____ RECORDS SUPPLIED

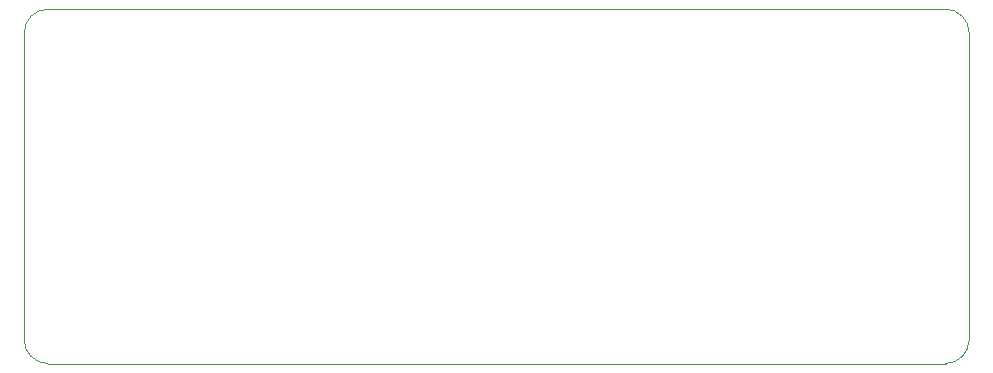
<source format=gbr>
%TF.GenerationSoftware,KiCad,Pcbnew,9.0.2*%
%TF.CreationDate,2025-06-06T22:39:28+05:30*%
%TF.ProjectId,AQEYE-SB-D1,41514559-452d-4534-922d-44312e6b6963,0.1*%
%TF.SameCoordinates,Original*%
%TF.FileFunction,Profile,NP*%
%FSLAX46Y46*%
G04 Gerber Fmt 4.6, Leading zero omitted, Abs format (unit mm)*
G04 Created by KiCad (PCBNEW 9.0.2) date 2025-06-06 22:39:28*
%MOMM*%
%LPD*%
G01*
G04 APERTURE LIST*
%TA.AperFunction,Profile*%
%ADD10C,0.100000*%
%TD*%
G04 APERTURE END LIST*
D10*
X80000000Y28000000D02*
X80000000Y2000000D01*
X78000000Y30000000D02*
G75*
G02*
X80000000Y28000000I0J-2000000D01*
G01*
X78000000Y0D02*
X2000000Y0D01*
X0Y2000000D02*
X0Y28000000D01*
X80000000Y2000000D02*
G75*
G02*
X78000000Y0I-2000000J0D01*
G01*
X2000000Y0D02*
G75*
G02*
X0Y2000000I0J2000000D01*
G01*
X2000000Y30000000D02*
X78000000Y30000000D01*
X0Y28000000D02*
G75*
G02*
X2000000Y30000000I2000000J0D01*
G01*
M02*

</source>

________

Before printing the records again, strip out the pictures; change nothing else.

*ANSWER FOR THE TASK*
<source format=gbr>
%TF.GenerationSoftware,KiCad,Pcbnew,9.0.2*%
%TF.CreationDate,2025-06-06T22:39:28+05:30*%
%TF.ProjectId,AQEYE-SB-D1,41514559-452d-4534-922d-44312e6b6963,0.1*%
%TF.SameCoordinates,Original*%
%TF.FileFunction,Profile,NP*%
%FSLAX46Y46*%
G04 Gerber Fmt 4.6, Leading zero omitted, Abs format (unit mm)*
G04 Created by KiCad (PCBNEW 9.0.2) date 2025-06-06 22:39:28*
%MOMM*%
%LPD*%
G01*
G04 APERTURE LIST*
%TA.AperFunction,Profile*%
%ADD10C,0.100000*%
%TD*%
G04 APERTURE END LIST*
D10*
X80000000Y28000000D02*
X80000000Y2000000D01*
X78000000Y30000000D02*
G75*
G02*
X80000000Y28000000I0J-2000000D01*
G01*
X78000000Y0D02*
X2000000Y0D01*
X0Y2000000D02*
X0Y28000000D01*
X80000000Y2000000D02*
G75*
G02*
X78000000Y0I-2000000J0D01*
G01*
X2000000Y0D02*
G75*
G02*
X0Y2000000I0J2000000D01*
G01*
X2000000Y30000000D02*
X78000000Y30000000D01*
X0Y28000000D02*
G75*
G02*
X2000000Y30000000I2000000J0D01*
G01*
M02*

</source>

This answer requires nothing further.